### Task brief
Show the lines below that contain the string "Epost".

Transcribed page contents
------------------------------
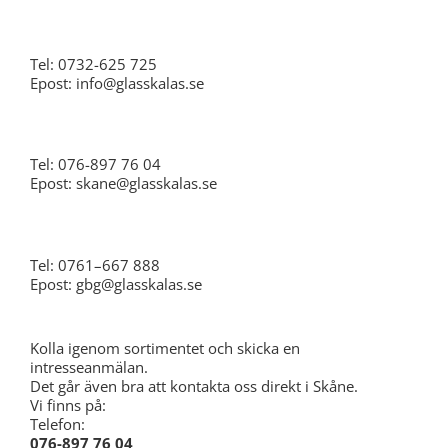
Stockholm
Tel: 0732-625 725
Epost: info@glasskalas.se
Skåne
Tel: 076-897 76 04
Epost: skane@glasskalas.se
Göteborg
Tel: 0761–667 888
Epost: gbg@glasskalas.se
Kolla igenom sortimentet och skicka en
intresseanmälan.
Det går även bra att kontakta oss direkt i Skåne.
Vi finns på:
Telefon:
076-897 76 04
------------------------------
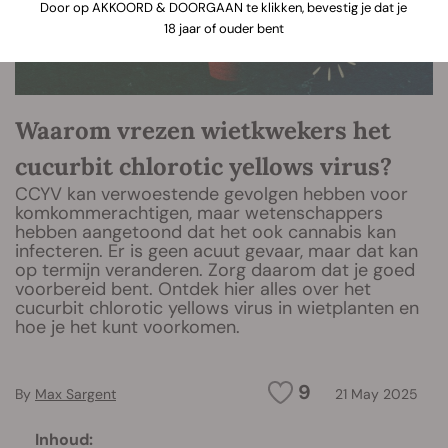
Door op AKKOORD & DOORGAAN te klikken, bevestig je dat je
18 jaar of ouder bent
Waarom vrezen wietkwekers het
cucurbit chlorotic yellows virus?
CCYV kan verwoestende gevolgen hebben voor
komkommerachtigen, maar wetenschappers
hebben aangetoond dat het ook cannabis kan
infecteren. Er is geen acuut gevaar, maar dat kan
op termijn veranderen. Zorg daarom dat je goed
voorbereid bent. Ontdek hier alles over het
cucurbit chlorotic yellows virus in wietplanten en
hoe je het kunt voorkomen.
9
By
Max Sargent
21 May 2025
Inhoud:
------------------------------
### Output
Epost: info@glasskalas.se
Epost: skane@glasskalas.se
Epost: gbg@glasskalas.se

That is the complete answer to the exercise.